Background: Wayfair and Economic Nexus

Before the Court presented its decision in Wayfair, a state could only require businesses to collect sales tax on purchases if they had some form of physical presence within that state — be it a retail outlet, a warehouse, or even a sales representative. This “physical nexus” standard applied for decades until 2018, when the Court considered South Dakota v. Wayfair. Ultimately, the majority opinion in the case dispensed with the physical nexus standard in favor of “economic nexus,” which allows states to assert sales tax collection liability on any business making sales into the state, even if no other connection exists.

Advocates of these economic nexus rules claimed that states were missing out on billions of dollars in sales tax revenues from out-of-state retailers. Yet it quickly became apparent that these revenue estimates were overblown.

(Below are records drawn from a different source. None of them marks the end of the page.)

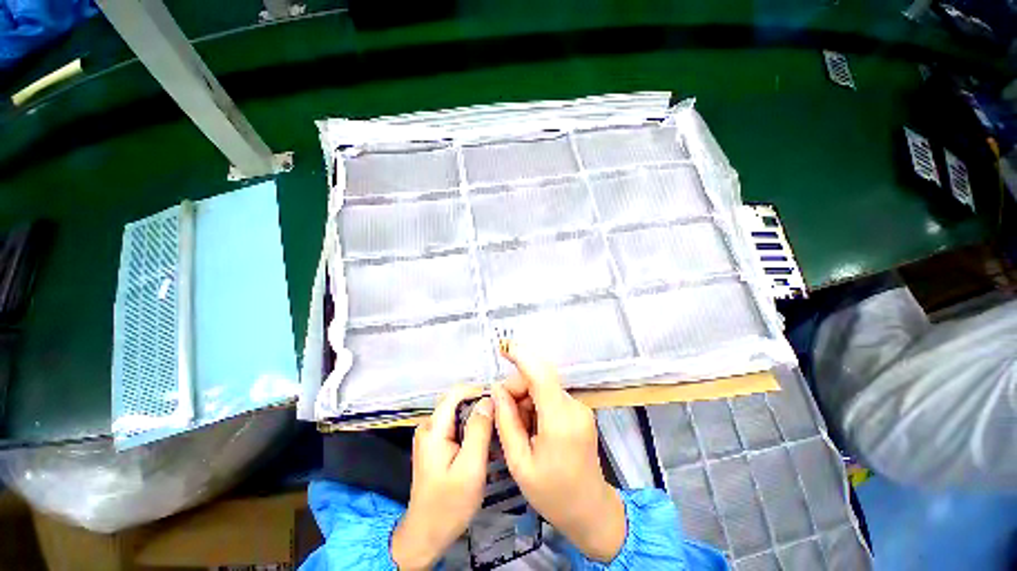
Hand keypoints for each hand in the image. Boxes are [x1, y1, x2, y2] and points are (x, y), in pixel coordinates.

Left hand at [391, 387, 493, 569]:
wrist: (426, 535)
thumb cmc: (449, 505)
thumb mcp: (470, 468)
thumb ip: (479, 431)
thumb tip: (489, 400)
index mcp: (434, 428)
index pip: (457, 392)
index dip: (480, 390)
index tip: (501, 400)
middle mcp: (429, 425)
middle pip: (458, 400)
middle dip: (481, 403)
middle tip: (503, 414)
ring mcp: (431, 434)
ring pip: (459, 412)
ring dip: (479, 415)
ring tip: (499, 425)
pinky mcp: (436, 444)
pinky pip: (457, 424)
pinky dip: (473, 426)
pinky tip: (486, 437)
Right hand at [491, 342, 626, 562]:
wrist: (590, 510)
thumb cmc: (552, 494)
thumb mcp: (520, 463)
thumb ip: (507, 421)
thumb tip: (498, 390)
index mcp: (560, 421)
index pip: (541, 376)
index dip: (522, 357)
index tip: (504, 348)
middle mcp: (574, 407)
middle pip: (540, 380)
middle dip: (517, 388)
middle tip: (504, 413)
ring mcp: (580, 408)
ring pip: (544, 387)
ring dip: (526, 398)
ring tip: (521, 429)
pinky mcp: (580, 410)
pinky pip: (551, 396)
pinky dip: (537, 404)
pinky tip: (534, 427)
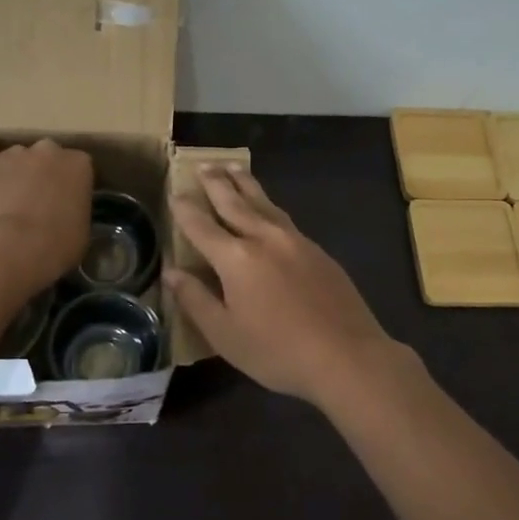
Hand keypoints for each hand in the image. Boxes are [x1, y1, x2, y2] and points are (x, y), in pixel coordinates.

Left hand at [0, 140, 93, 294]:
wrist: (14, 250)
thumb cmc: (57, 246)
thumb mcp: (82, 229)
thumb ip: (75, 209)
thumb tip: (64, 212)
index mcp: (78, 164)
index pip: (78, 166)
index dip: (70, 183)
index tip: (66, 200)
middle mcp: (48, 150)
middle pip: (47, 155)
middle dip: (42, 172)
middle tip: (37, 198)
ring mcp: (14, 153)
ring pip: (15, 156)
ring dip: (13, 171)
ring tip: (6, 198)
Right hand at [165, 166, 403, 407]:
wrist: (347, 355)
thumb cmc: (277, 351)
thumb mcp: (225, 334)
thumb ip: (196, 300)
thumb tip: (171, 273)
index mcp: (236, 258)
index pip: (202, 226)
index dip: (185, 209)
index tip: (174, 193)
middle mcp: (264, 238)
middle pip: (234, 202)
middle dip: (216, 183)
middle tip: (204, 164)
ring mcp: (295, 241)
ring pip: (264, 203)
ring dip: (245, 184)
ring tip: (233, 168)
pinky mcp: (318, 251)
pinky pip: (284, 217)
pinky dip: (268, 205)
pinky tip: (268, 209)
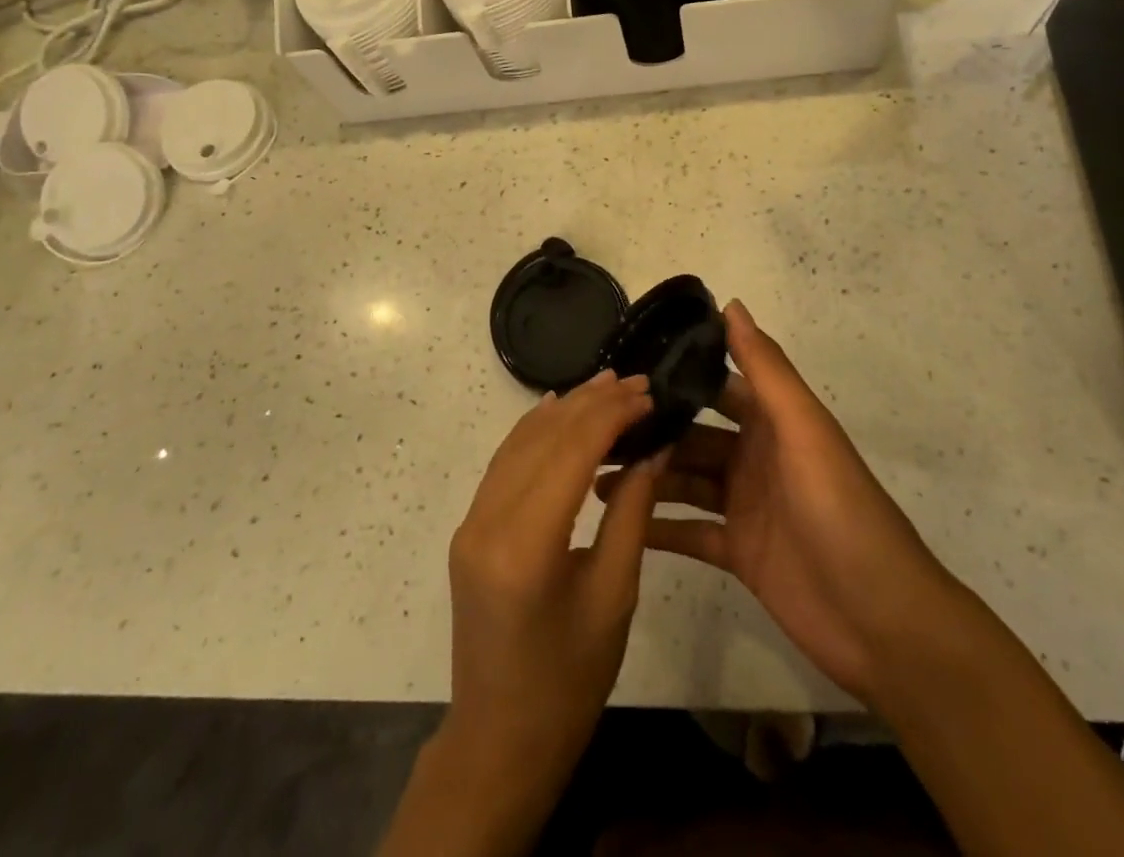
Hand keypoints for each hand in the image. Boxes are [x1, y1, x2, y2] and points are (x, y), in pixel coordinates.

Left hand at [446, 370, 666, 780]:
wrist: (499, 740)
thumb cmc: (569, 681)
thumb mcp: (614, 596)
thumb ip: (631, 513)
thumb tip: (653, 447)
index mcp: (525, 544)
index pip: (571, 450)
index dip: (611, 414)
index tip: (647, 393)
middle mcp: (487, 520)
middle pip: (543, 438)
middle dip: (591, 403)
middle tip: (635, 382)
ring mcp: (471, 521)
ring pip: (520, 442)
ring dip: (564, 410)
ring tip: (606, 385)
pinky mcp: (470, 527)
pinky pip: (505, 463)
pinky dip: (534, 431)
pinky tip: (558, 412)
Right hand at [598, 301, 956, 704]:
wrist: (884, 622)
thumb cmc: (842, 511)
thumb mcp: (804, 430)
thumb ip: (766, 369)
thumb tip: (730, 303)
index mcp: (773, 422)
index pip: (717, 385)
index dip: (677, 374)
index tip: (625, 368)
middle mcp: (755, 457)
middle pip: (692, 436)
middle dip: (651, 431)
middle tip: (596, 431)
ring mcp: (745, 506)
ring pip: (685, 481)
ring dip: (647, 478)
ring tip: (594, 477)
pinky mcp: (739, 552)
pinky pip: (689, 533)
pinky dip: (658, 528)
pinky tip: (617, 524)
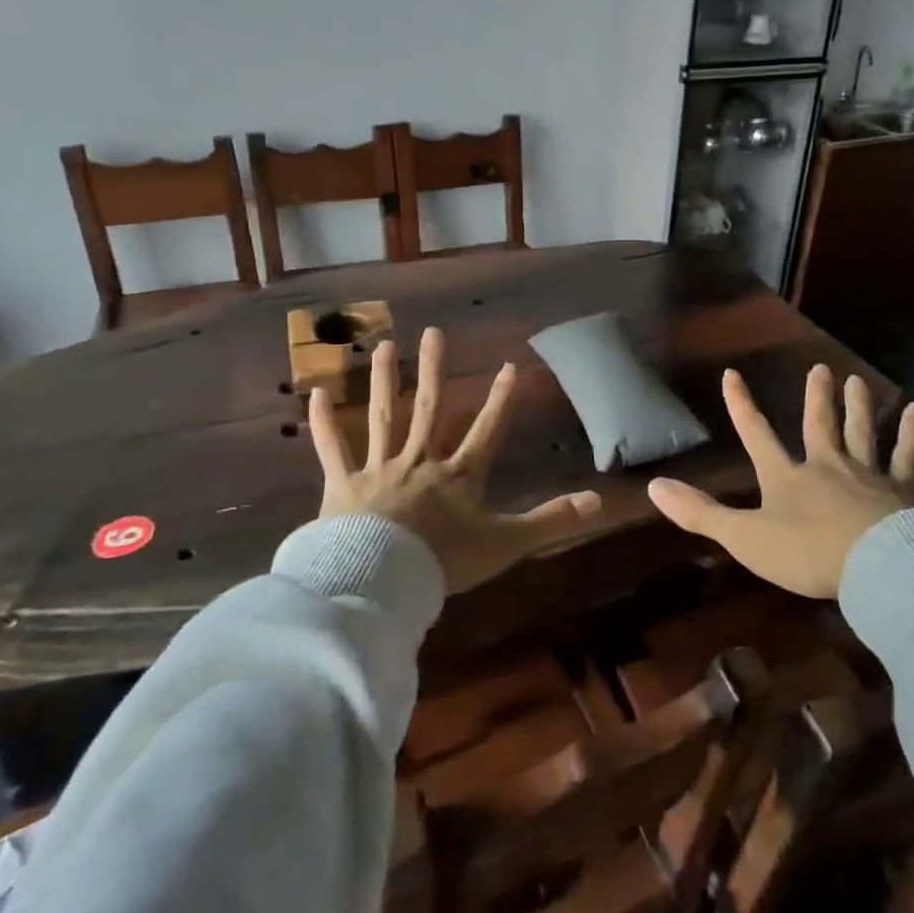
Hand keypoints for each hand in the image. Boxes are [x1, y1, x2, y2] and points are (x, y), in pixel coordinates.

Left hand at [309, 327, 600, 594]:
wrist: (382, 580)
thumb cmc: (445, 561)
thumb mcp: (506, 542)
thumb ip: (551, 520)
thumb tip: (598, 502)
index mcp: (457, 476)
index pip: (486, 430)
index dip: (501, 400)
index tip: (510, 365)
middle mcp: (419, 461)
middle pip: (430, 409)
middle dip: (435, 371)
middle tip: (434, 333)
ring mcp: (379, 469)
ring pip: (383, 417)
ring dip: (385, 381)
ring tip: (385, 346)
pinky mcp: (343, 485)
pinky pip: (332, 450)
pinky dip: (323, 423)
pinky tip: (315, 392)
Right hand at [647, 365, 913, 598]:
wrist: (876, 566)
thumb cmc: (805, 553)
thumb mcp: (744, 537)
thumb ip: (700, 513)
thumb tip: (654, 486)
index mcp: (786, 476)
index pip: (756, 434)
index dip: (742, 406)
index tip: (732, 374)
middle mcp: (825, 465)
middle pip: (817, 424)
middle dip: (816, 397)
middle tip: (820, 369)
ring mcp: (866, 474)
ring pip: (860, 432)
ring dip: (857, 406)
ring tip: (855, 380)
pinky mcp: (902, 489)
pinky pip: (906, 455)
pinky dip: (912, 433)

The National Taxpayers Union Foundation (NTUF) compared estimates made prior to the Wayfair decision of how much revenue economic nexus taxes could raise with post-Wayfair official estimates from 32 states. Prior to Wayfair being argued, the National Conference of State Legislatures had projected that these 32 states would realize around $19 billion in additional revenue from economic nexus rules if the Court were to allow their imposition. Even the more conservative Government Accountability Office estimated states would gain $8.6 billion.

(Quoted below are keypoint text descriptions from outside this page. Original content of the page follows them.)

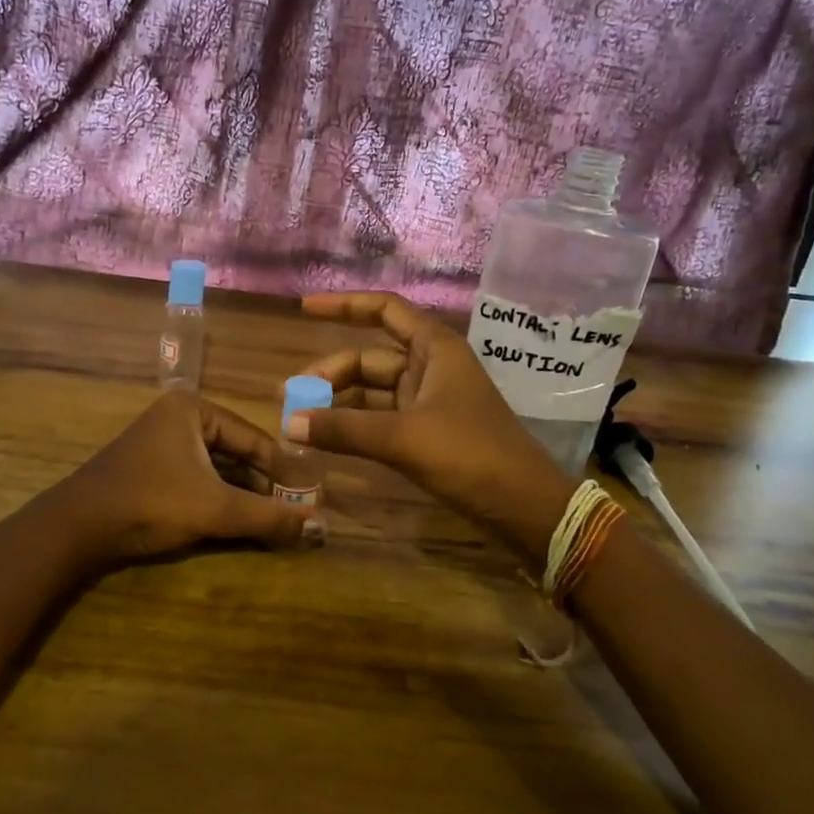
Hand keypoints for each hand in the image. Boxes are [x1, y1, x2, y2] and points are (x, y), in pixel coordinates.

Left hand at [47, 390, 322, 568]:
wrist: (75, 529)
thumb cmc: (150, 504)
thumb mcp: (216, 509)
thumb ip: (268, 517)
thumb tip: (321, 527)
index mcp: (194, 409)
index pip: (255, 439)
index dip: (285, 472)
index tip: (312, 497)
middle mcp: (179, 418)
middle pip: (237, 452)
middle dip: (264, 485)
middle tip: (296, 512)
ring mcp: (161, 443)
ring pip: (217, 468)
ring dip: (243, 494)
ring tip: (274, 520)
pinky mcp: (150, 469)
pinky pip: (197, 478)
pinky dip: (219, 499)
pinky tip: (239, 521)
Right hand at [290, 293, 574, 561]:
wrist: (524, 507)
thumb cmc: (470, 456)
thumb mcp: (403, 438)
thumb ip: (343, 429)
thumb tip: (289, 424)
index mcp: (435, 349)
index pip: (384, 310)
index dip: (344, 305)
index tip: (303, 309)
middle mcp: (432, 367)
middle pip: (370, 358)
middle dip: (330, 374)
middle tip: (290, 397)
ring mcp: (430, 401)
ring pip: (374, 391)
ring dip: (339, 402)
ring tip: (299, 419)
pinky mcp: (429, 432)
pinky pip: (382, 418)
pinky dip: (355, 425)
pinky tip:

After Wayfair was decided and states began implementing the authority granted them by the Court, the NTUF analysis found that estimated revenue was a fraction of the pre-Wayfair claims by advocates of new tax power. Evaluating official revenue projections found a relatively modest $3.6 billion in added revenue, or an average of just 0.7 percent of these states’ general funds. In other words, despite claims to the contrary, there simply is not a big pot of uncollected revenue that can be accessed simply by passing new remote sales tax rules.

Advocates of economic nexus had missed the mark in large part because of how many out-of-state sales were already taxable. Amazon, the giant of the e-retail space, had already entered into voluntary collection agreements nationwide a year before the Wayfair decision, while many other large e-retail businesses had physical presence through their brick-and-mortar operations, such as Walmart, and thus were already required to collect and remit sales tax on all transactions.